ESPE Abstracts (2019) 92 FC5.1

Randomised Trial of Block and Replace Versus Dose Titration Antithyroid Drug Treatment in Children and Adolescents with Thyrotoxicosis

Claire Wood1, Michael Cole1, Malcolm Donaldson2, David Dunger3, John Matthews1, Simon Pearce1, Tim Cheetham1


1Newcastle University, Newcastle upon Tyne, United Kingdom. 2Glasgow University, Glasgow, United Kingdom. 3Cambridge University, Cambridge, United Kingdom


Background: First line treatment for thyrotoxicosis is thionamide (TA) antithyroid drug therapy. The TA used is usually Carbimazole in the UK. TA can be administered in a relatively large 'blocking' dose that prevents endogenous thyroid hormone synthesis, requiring thyroid hormone replacement (block and replace or BR), or in a smaller dose that renders the patient euthyroid (dose titration or DT). The American Thyroid Association (ATA) recommends DT because of the reduced risk of side effects on the lower TA dose. Whether BR provides advantages in terms of improved biochemical stability in the young, growing patient is unknown.

Method: We conducted a multi-centre phase III, open-label randomised trial comparing BR with DT in newly diagnosed patients with thyrotoxicosis less than 17years (y) old who were recruited at 15 United Kingdom units. 81 patients (12 aged 2 to 9y and 69 aged 10 to 16y) were randomised to BR or DT shortly after diagnosis and then treated with ATD for 3 years. The primary outcome for each patient was the proportion of TSH levels in the local reference range for visits (scheduled every 3 months) between 6 months and 3 years. Secondary outcomes included the proportion of FT4 levels in the reference range, frequency of adverse events and outcome (remission/relapse) at 4y.
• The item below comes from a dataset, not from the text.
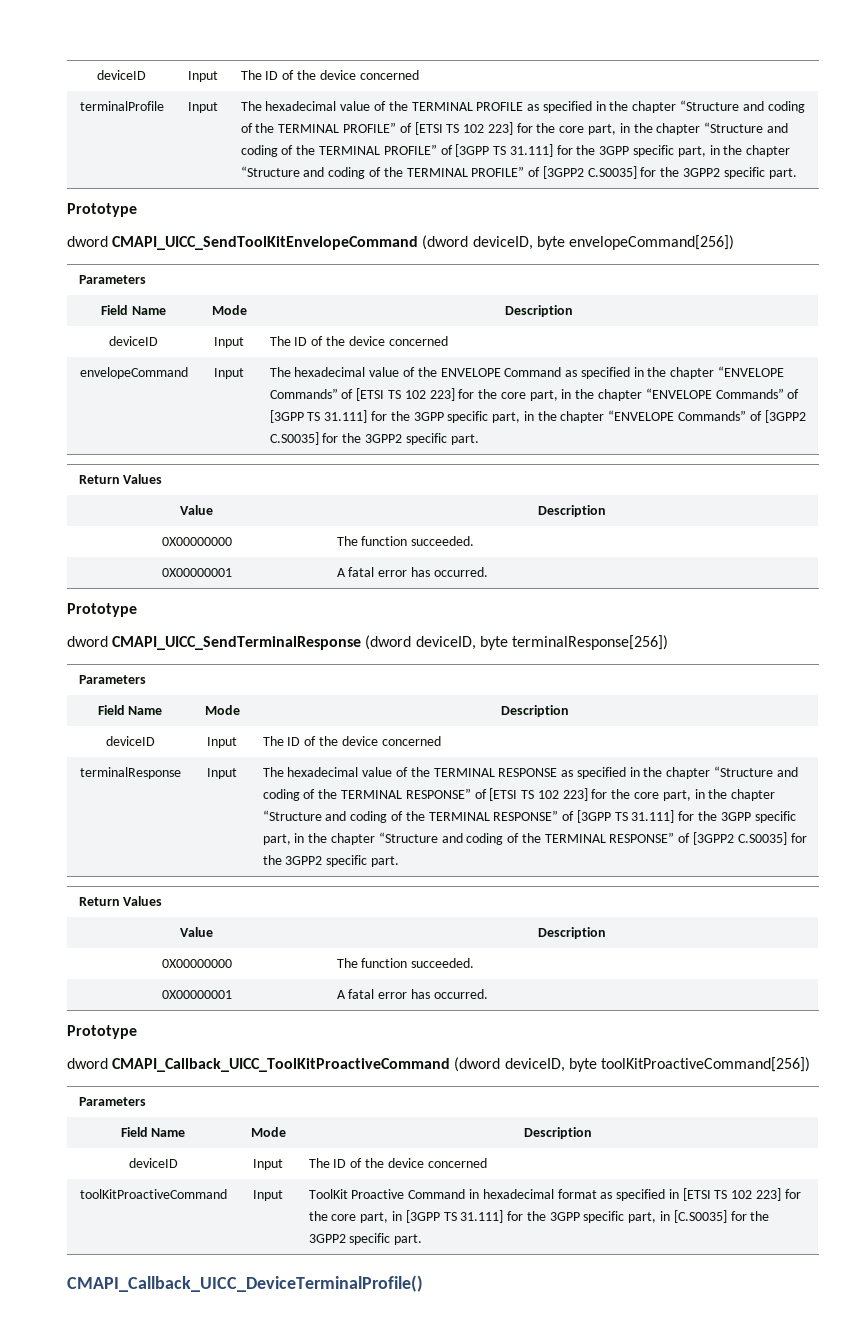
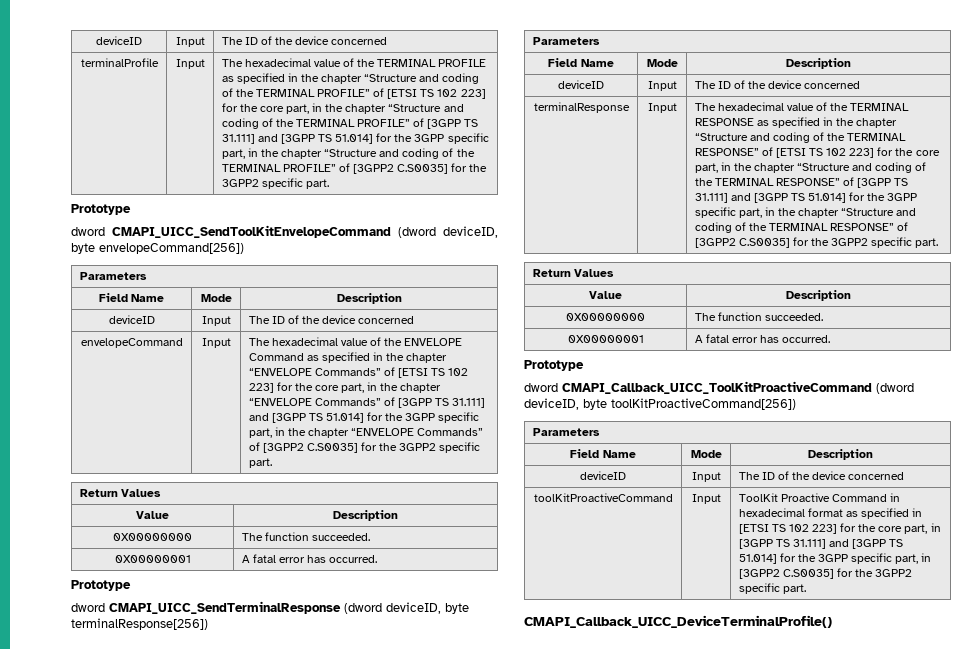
(553, 150) none -> [257,134,374,144] and [3GPP TS 51.014]
(368, 416) none -> [248,413,365,423] and [3GPP TS 51.014]
(675, 816) none -> [730,193,847,203] and [3GPP TS 51.014]
[507,1210,727,1223] for the 3GPP specific part, in [C.S0035] -> [829,539,904,549] [738,553,932,564] [738,569,834,579] and [3GPP TS 51.014] for the 3GPP specific part, in [3GPP2 C.S0035]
Results: 81 patients (62 Female) were randomised, 40 to BR (20 with a FT4 >50pmol/l) and 41 to DT (19 with a FT4 >50pmol/l); 7 were lost to follow-up, 3 withdrew from the trial with 1 ineligible. The mean proportion of serum TSH within reference range was 60.2% (BR patients) compared to 63.8% (DT patients); adjusted difference 4.3%, P=0.48, 95% CI (-7.8,16.4). Corresponding quantities for FT4 were 79.2% (BR patients) compared to 85.7% (DT patients); adjusted difference 6.8%, P=0.13, (-0.2,15.6). 45 patients (23 BR, 22 DT) reported at least one adverse event related or possibly related to ATD: for these patients the median number of such AEs was 3 (BR) & 2 (DT). 3 patients developed neutropenia in the BR group (none in DT). 6 BR and 10 DT patients were in remission at 4y. 17 BR and 24 DT patients relapsed. 13 remained on ATD beyond 3 years (9BR, 3DT).

Conclusions: This trial has shown no evidence to suggest that BR is associated with improved biochemical stability. DT, as recommended by the ATA, is the preferred approach to TA administration in growing people with thyrotoxicosis in the longer term.